### MATERIAL FOR THE TASK
Start of Block
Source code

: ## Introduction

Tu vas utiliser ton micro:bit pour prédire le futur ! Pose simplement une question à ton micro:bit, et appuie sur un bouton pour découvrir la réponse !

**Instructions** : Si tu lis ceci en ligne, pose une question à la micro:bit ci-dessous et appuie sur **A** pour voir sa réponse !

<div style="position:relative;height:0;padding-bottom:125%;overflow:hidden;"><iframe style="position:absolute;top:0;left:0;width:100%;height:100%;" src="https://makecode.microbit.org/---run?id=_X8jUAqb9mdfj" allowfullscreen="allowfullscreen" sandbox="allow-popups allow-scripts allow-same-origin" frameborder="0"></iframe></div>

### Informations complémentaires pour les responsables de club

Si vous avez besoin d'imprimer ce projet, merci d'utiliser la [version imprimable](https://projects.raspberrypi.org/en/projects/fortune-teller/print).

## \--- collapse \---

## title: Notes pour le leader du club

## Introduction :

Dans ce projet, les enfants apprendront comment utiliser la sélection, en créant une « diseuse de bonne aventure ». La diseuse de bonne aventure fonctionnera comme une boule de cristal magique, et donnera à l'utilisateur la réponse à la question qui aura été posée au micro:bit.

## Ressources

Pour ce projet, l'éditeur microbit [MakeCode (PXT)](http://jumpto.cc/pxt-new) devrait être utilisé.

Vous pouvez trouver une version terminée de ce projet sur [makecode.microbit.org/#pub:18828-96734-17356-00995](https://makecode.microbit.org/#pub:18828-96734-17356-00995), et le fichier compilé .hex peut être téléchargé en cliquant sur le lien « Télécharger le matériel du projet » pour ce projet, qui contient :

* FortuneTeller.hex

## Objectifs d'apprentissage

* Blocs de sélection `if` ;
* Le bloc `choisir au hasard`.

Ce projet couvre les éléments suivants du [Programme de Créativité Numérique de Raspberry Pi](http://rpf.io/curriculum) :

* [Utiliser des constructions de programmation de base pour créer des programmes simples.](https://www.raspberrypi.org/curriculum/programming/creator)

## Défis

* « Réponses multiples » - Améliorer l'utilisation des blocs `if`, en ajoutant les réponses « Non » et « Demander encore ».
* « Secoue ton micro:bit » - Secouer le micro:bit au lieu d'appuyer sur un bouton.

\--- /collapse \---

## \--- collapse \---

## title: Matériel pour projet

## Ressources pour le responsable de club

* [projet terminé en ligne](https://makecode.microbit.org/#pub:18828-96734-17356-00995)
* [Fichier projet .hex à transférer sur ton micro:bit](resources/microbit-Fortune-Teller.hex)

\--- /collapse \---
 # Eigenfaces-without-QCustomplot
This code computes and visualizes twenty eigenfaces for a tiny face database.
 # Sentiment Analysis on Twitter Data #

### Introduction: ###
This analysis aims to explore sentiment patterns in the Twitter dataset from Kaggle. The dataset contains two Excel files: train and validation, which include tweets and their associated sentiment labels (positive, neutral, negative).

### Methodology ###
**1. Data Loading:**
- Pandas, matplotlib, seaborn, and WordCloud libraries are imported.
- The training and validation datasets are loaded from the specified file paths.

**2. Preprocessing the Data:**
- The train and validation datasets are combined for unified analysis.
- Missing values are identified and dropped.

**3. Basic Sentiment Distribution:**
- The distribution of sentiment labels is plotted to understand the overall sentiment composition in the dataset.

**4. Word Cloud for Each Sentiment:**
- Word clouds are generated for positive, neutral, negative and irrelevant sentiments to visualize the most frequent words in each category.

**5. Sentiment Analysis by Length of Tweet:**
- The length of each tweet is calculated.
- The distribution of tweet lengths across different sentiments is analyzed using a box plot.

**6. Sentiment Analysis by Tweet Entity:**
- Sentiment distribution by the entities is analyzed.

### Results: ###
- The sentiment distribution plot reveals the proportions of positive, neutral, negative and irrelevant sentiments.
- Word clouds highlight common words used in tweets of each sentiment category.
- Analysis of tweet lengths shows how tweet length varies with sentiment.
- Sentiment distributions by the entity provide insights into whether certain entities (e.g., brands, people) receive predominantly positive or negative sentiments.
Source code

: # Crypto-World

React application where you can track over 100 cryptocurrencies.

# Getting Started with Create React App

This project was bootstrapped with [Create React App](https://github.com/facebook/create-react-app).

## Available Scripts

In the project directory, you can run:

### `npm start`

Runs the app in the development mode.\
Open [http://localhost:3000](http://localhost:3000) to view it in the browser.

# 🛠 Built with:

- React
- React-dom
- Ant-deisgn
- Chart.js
End of Block
### INSTRUCTIONS FOR THE TASK
Only the lines from the beginning of the listing through the line containing "Tu vas utiliser" are wanted, each restated word for word.

### ANSWER TO THIS PROBLEM
Source code

: ## Introduction

Tu vas utiliser ton micro:bit pour prédire le futur ! Pose simplement une question à ton micro:bit, et appuie sur un bouton pour découvrir la réponse !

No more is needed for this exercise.